Publication year - 2016
Publication title -
addiction biology
Language(s) - English
Resource type - Journals
SCImago Journal Rank - 1.445
H-Index - 78
eISSN - 1369-1600
pISSN - 1355-6215
DOI - 10.1111/adb.12232
Subject(s) - fractional anisotropy , corpus callosum , neocortex , hippocampus , cerebellum , diffusion mri , neuroscience , psychology , hippocampal formation , medicine , endocrinology , magnetic resonance imaging , radiology
Adolescence is characterized by considerable brain maturation that coincides with the development of adult behavior. Binge drinking is common during adolescence and can have deleterious effects on brain maturation because of the heightened neuroplasticity of the adolescent brain. Using an animal model of adolescent intermittent ethanol [ AIE ; 5.0 g/kg, intragastric, 20 percent EtOH w/v; 2 days on/2 days off from postnatal day ( P )25 to P55 ], we assessed the adult brain structural volumes and integrity on P80 and P220 using diffusion tensor imaging ( DTI ). While we did not observe a long‐term effect of AIE on structural volumes, AIE did reduce axial diffusivity ( AD ) in the cerebellum, hippocampus and neocortex. Radial diffusivity ( RD ) was reduced in the hippocampus and neocortex of AIE ‐treated animals. Prior AIE treatment did not affect fractional anisotropy ( FA ), but did lead to long‐term reductions of mean diffusivity ( MD ) in both the cerebellum and corpus callosum.
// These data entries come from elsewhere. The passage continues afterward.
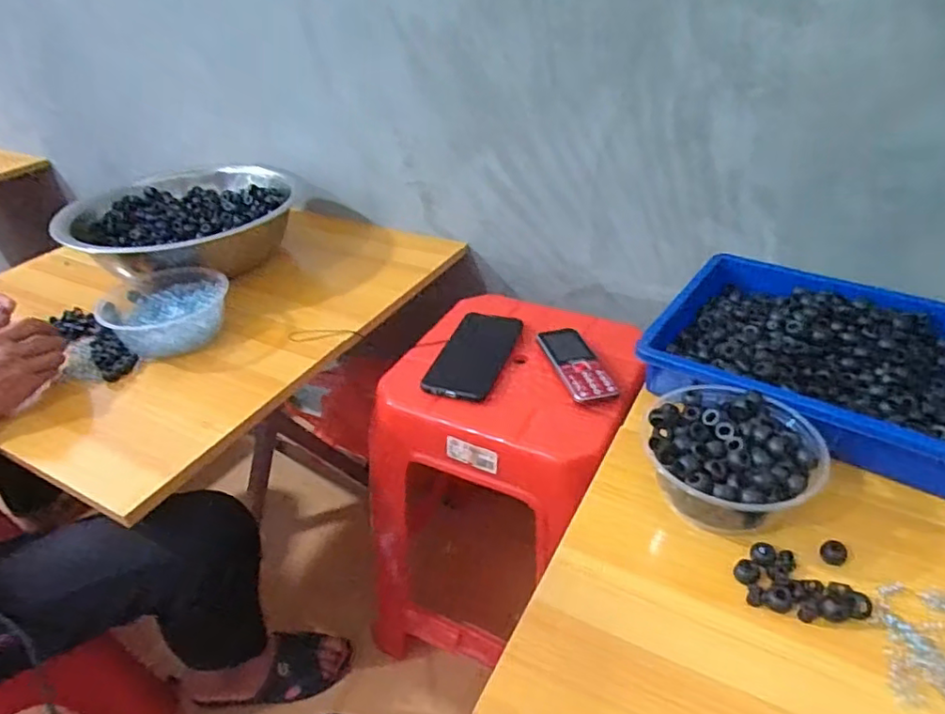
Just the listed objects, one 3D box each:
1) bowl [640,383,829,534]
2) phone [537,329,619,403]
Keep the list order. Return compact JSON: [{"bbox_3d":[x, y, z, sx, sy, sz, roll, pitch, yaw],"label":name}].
[{"bbox_3d":[0.200,0.087,0.486,0.130,0.062,0.126,27,45,35],"label":"bowl"},{"bbox_3d":[0.119,0.005,0.697,0.052,0.012,0.132,-11,36,-10],"label":"phone"}]

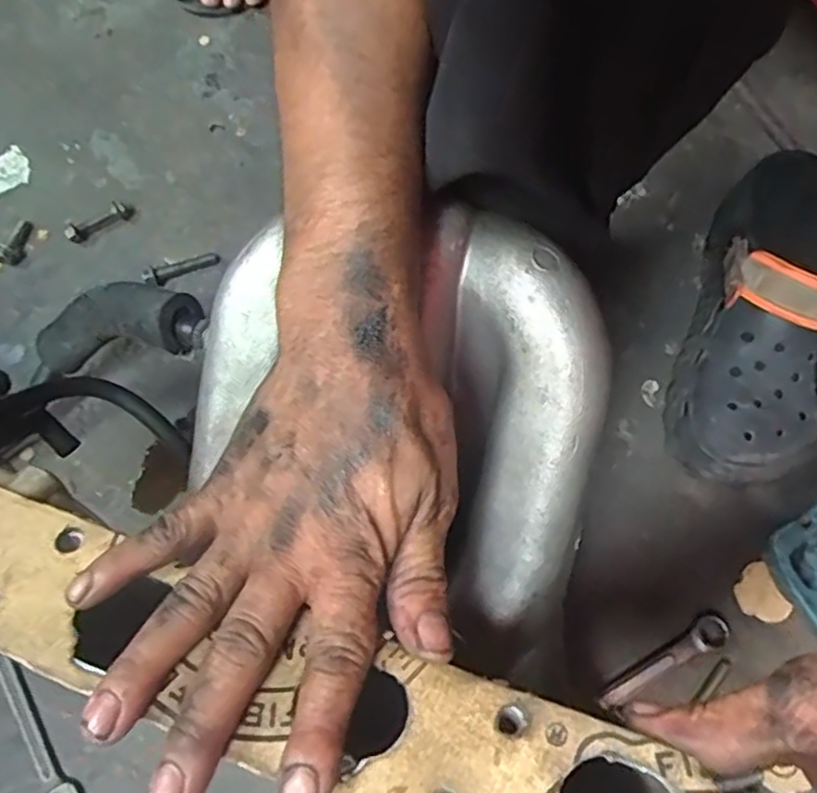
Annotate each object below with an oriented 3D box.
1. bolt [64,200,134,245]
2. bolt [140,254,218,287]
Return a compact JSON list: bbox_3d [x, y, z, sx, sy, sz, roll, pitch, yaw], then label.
[{"bbox_3d":[-0.256,-0.144,0.569,0.056,0.015,0.012,-36,74,-12],"label":"bolt"},{"bbox_3d":[-0.184,-0.105,0.563,0.061,0.011,0.014,-24,70,-28],"label":"bolt"}]

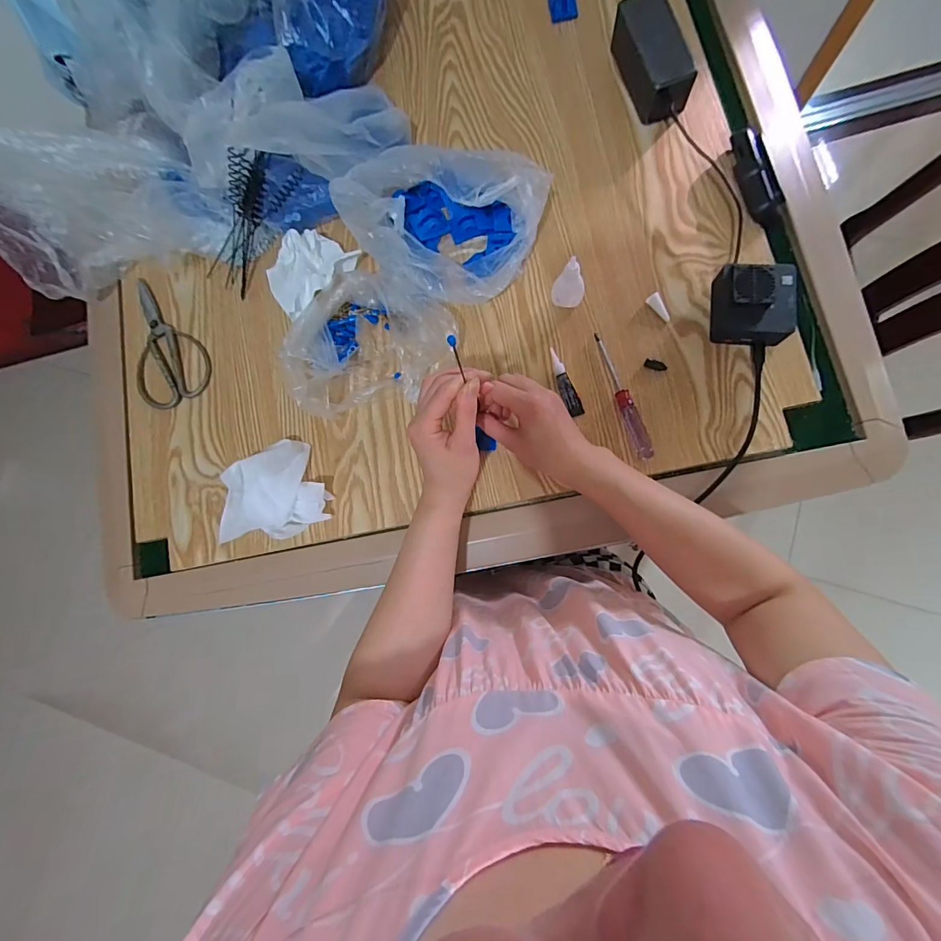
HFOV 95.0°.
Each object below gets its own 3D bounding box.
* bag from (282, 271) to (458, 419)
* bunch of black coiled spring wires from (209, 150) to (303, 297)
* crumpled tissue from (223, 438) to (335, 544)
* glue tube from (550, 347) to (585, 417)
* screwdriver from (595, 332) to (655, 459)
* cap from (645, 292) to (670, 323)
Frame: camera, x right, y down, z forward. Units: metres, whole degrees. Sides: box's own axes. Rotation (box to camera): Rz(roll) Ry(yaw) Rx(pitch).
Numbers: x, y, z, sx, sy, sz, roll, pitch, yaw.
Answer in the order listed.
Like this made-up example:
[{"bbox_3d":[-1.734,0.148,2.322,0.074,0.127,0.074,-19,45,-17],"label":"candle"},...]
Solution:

AIE resulted in increased anxiety‐like behavior and diminished object recognition memory, the latter of which was positively correlated with DTI measures. Across aging, whole brain volumes increased, as did volumes of the corpus callosum and neocortex. This was accompanied by age‐associated AD reductions in the cerebellum and neocortex as well as RD and MD reductions in the cerebellum. Further, we found that FA increased in both the cerebellum and corpus callosum as rats aged from P80 to P220 . Thus, both age and AIE treatment caused long‐term changes to brain structural integrity that could contribute to cognitive dysfunction.